Uberlândia é pioneira em MG no Banco de DNA de criminosos

Os condenados por crimes hediondos, como homicídio e estupro, do Presídio Jacy de Assis e da Penitenciária Pimenta da Veiga, farão parte do Banco Nacional de Perfis Genéticos (BNPG). Ao todo, 270 detentos terão o material genético coletado a partir deste mês, cumprindo o determinado pela Lei 12.654 de 2012, que cria o banco de DNA de criminosos. A medida é pioneira no Estado e tem como objetivo auxiliar as investigações de crimes abertos, ou seja, sem suspeitos.

Dos detentos, será colhida saliva de onde é extraído, após análise, o mapeamento genético. As informações podem ser acessadas pelos órgãos de polícia científica, a partir do programa Codis, software fornecido gratuitamente em 2012 pelo FBI, a polícia federal norte-americana.

A coleta do DNA é feita pela Polícia Federal (PF) e, segundo o delegado chefe da PF em Uberlândia, Carlos Henrique D’Ângelo, a principal mudança será a rapidez e certificação nas investigações. “Tivemos sucesso em casos em que foram encontrados fragmentos humanos e, quando comparados com material genético do suspeito, foi comprovada a autoria. Mas esse foi um caso fechado, que já tinha um suspeito. Com o banco de dados, o material encontrado será lançado no programa que localizará o criminoso caso ele esteja cadastrado”, disse D’Ângelo. Os casos citados são de duas explosões de caixas eletrônicos e um roubo.

O diretor referência da Subsecretaria de Administração Prisional (Suapi), coronel Adanil Firmino, considera a medida uma importante ferramenta contra a reincidência. Ele espera que, no futuro, a coleta e cadastramento possam ser feitos pelos agentes do sistema prisional. Atualmente, é responsabilidade da Suapi cadastrar com foto e registros digitais cada nova entrada de detento para quaisquer crimes.

Estado é o 3º que mais contribui

Minas Gerais foi o terceiro Estado que mais contribuiu, neste ano, para o recolhimento dos perfis genéticos em todo o País. Desde 2011, Minas já fazia o mapeamento de criminosos sexuais. No último ano, o Estado contribuiu com 160 perfis, sendo 42 de condenados. As informações do banco auxiliaram, desde sua criação, a quatro investigações mineiras, duas deles confirmando a autoria do crime.

Iniciativa agrada, mas esbarra nas condições técnicas

Para o chefe da perícia da Polícia Civil em Uberlândia, Eduardo Siquieroli, o mapeamento genético e o cadastramento no Banco Nacional de DNA vão possibilitar a localização de criminosos de forma facilitada.
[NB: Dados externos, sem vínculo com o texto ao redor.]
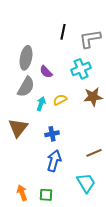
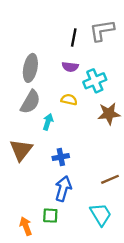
gray L-shape: (90, 39) -> (102, 30), moved
purple semicircle: (46, 72) -> (70, 67), moved, turned -40
yellow semicircle: (60, 100) -> (69, 100), moved, turned 40
green square: (46, 195) -> (50, 216), moved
Ele alerta, porém, que a dinâmica da investigação não mudará no âmbito local. “Mesmo com o banco de dados, o material coletado aqui será enviado para Belo Horizonte, onde será feita a comparação. Um procedimento que demora, já que cada nova demanda entra em um fila de atendimento e não deve mudar”, afirmou Siquieroli.

Segundo o perito, a demanda de pessoal e equipamentos no Instituto de Criminalística e nos postos de perícia da PC pode dificultar a plena utilização do banco de dados. O Instituto de Criminalística em BH confirmou a falta de recursos e afirmou também que a qualidade do material coletado também influencia no tempo de processamento do mapa genético.